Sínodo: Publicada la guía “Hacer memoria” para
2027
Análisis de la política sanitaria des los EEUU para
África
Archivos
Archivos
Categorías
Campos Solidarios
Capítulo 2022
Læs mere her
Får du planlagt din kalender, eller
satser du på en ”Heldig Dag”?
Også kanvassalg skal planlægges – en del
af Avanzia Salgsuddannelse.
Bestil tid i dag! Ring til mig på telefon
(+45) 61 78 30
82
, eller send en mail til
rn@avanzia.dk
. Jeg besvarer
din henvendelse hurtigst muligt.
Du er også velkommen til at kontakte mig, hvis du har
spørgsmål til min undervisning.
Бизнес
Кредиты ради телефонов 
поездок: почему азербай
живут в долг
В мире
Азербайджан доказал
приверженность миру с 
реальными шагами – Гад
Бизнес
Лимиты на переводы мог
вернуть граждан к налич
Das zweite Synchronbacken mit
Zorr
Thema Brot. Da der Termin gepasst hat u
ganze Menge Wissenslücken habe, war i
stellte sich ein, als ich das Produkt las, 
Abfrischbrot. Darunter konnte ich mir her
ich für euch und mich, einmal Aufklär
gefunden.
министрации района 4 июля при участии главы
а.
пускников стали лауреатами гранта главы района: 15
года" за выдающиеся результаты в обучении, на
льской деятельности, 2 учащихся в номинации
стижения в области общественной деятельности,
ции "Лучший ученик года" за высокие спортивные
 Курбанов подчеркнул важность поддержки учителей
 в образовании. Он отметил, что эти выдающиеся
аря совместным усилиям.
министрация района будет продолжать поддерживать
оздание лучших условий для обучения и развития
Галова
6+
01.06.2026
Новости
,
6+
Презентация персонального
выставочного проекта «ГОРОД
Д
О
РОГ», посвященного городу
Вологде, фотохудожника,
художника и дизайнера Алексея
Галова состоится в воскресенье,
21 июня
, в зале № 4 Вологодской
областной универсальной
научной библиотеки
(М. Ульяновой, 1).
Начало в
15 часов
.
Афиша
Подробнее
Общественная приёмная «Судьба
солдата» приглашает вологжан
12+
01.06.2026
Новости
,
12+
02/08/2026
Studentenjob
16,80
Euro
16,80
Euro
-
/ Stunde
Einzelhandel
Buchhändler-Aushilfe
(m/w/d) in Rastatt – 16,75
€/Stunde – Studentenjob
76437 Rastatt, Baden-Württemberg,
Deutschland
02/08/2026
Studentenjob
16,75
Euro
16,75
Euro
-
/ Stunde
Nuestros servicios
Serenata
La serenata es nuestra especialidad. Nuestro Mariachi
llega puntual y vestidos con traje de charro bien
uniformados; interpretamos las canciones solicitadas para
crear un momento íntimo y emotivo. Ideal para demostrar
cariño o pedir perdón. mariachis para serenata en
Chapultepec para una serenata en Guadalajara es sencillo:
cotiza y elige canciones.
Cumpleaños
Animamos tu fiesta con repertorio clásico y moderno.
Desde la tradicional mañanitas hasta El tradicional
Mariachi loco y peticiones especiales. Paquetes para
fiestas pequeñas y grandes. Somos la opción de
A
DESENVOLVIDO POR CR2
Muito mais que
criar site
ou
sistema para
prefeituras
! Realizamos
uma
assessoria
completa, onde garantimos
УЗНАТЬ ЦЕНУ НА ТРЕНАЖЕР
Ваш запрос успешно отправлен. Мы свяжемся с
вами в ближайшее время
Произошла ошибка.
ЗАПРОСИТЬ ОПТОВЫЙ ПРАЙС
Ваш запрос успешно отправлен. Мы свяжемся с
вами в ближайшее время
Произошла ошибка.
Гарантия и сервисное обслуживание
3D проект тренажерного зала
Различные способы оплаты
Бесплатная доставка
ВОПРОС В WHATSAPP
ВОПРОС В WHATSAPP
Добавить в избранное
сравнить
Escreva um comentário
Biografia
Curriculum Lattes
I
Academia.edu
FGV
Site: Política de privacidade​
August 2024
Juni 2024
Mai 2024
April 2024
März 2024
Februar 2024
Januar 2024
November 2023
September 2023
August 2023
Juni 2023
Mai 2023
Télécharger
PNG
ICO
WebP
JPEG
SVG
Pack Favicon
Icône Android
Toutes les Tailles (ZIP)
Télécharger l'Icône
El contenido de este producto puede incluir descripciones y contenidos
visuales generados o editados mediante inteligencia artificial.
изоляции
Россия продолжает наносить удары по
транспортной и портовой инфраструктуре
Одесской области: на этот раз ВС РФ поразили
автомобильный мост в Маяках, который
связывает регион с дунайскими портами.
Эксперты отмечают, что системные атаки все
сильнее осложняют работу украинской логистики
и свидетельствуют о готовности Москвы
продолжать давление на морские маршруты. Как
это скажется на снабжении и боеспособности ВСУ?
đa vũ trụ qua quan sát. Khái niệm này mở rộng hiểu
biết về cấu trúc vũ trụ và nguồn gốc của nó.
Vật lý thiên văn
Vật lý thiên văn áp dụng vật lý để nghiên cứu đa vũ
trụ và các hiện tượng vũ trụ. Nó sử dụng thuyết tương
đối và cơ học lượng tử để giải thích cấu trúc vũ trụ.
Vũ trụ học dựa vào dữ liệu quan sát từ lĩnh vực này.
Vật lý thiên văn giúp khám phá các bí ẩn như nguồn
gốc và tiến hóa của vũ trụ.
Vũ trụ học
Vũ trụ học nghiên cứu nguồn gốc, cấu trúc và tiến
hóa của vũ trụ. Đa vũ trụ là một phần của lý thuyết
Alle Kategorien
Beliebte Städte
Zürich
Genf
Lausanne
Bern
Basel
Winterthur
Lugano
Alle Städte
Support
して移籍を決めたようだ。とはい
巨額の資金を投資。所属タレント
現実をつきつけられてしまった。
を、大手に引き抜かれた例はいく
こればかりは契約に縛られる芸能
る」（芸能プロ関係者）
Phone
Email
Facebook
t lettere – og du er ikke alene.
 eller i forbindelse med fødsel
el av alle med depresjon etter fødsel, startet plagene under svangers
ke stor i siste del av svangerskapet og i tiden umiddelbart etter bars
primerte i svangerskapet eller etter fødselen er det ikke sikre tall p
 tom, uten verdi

**********

REQUIRED ACTION: From the entries above, extract only the lines running from the one containing "министрации района 4 июля при участии главы" through the one containing "министрация района будет", inclusive.

THE ANSWER:
министрации района 4 июля при участии главы
а.
пускников стали лауреатами гранта главы района: 15
года" за выдающиеся результаты в обучении, на
льской деятельности, 2 учащихся в номинации
стижения в области общественной деятельности,
ции "Лучший ученик года" за высокие спортивные
 Курбанов подчеркнул важность поддержки учителей
 в образовании. Он отметил, что эти выдающиеся
аря совместным усилиям.
министрация района будет продолжать поддерживать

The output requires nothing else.